Mayor Robert Palmieri today announced two legislative proposals to help Utica seniors.

Due to an Executive Order from Governor Kathy Hochul, local municipalities have been
granted the authority to automatically renew property tax exemptions for elderly and
disabled residents who qualify for applicable exemptions. Rather than burdening our
most vulnerable residents at the peak of a pandemic to renew their exemptions, the
Mayor is proposing a resolution for the Common Council’s consideration that would
allow for automatic renewal, as set forth by the Governor’s Executive Order. This
resolution was vetted and supported by Corporation Counsel and City Assessor’s office.
In addition, the City of Utica has a property tax exemption for seniors (residents over 65)
with an income of less than $15,000. This exemption allows eligible seniors to pay half
of their property taxes, a measure that was put in place to ensure low-income seniors can
afford to stay in their homes. Currently, 295 Utica seniors are enrolled in this program,
however, with a projected 5.9% increase in Social Security benefits, many seniors will
likely be put over the 15,000 income limit and would see their property taxes double.

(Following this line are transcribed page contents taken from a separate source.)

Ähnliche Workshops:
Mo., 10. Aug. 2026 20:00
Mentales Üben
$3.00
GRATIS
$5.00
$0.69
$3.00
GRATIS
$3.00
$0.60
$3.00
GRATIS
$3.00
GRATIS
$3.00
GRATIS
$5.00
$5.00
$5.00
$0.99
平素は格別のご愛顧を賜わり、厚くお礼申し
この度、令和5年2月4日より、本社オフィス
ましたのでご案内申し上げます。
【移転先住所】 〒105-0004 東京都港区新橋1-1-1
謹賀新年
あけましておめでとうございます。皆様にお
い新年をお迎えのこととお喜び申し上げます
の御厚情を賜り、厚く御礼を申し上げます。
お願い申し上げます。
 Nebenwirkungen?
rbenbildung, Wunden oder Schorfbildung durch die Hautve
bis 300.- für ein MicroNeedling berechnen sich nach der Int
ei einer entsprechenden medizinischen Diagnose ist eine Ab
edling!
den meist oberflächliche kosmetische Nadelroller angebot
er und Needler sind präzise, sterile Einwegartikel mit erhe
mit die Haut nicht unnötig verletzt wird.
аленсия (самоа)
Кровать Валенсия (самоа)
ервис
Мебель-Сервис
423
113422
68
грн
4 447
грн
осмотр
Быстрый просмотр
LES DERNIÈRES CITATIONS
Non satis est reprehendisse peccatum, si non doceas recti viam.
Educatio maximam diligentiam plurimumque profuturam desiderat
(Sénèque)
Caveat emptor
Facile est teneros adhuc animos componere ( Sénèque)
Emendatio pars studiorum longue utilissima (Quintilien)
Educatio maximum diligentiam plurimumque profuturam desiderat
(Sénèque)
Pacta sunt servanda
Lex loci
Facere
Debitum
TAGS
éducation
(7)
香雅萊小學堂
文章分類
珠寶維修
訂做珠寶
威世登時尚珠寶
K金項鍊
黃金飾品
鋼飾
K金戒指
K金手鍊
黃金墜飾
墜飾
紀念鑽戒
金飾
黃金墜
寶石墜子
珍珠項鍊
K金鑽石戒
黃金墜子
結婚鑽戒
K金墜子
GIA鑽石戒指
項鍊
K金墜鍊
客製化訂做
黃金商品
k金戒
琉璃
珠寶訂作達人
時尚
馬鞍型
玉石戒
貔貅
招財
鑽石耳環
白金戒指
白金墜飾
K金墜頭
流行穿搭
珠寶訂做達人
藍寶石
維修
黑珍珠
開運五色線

It is the Administration’s position that a slight increase in social security should not
double the property taxes for a vulnerable, low-income senior. To address this issue, the
Administration is proposing legislation that encompasses a two-step solution. The first
step is to increase the income limit for the exemption from $15,000 to $18,500. The
second step is to implement a sliding scale which would gradually decrease the
exemption as the income level increases.
Under the Mayor’s proposal, any senior with an income under $18,500 would retain a
50% exemption from their property taxes. As a senior’s income increases, they would
pay a gradual increase in property taxes (up to $26,900) versus the current situation in
which all seniors with an income over $15,000 will have to pay the full tax amount. The
Administration’s proposal is consistent with the policy of Oneida County and other local
Mayor Palmieri stated, “As a community and society, we have an obligation to do
everything we can to protect our most vulnerable residents. It is not right or fair that a
slight increase in social security benefits would put a low-income senior in a worse
financial position. This proposal helps low-income seniors remain in their homes. I look
forward to working with the Common Council to protect those who need it most.”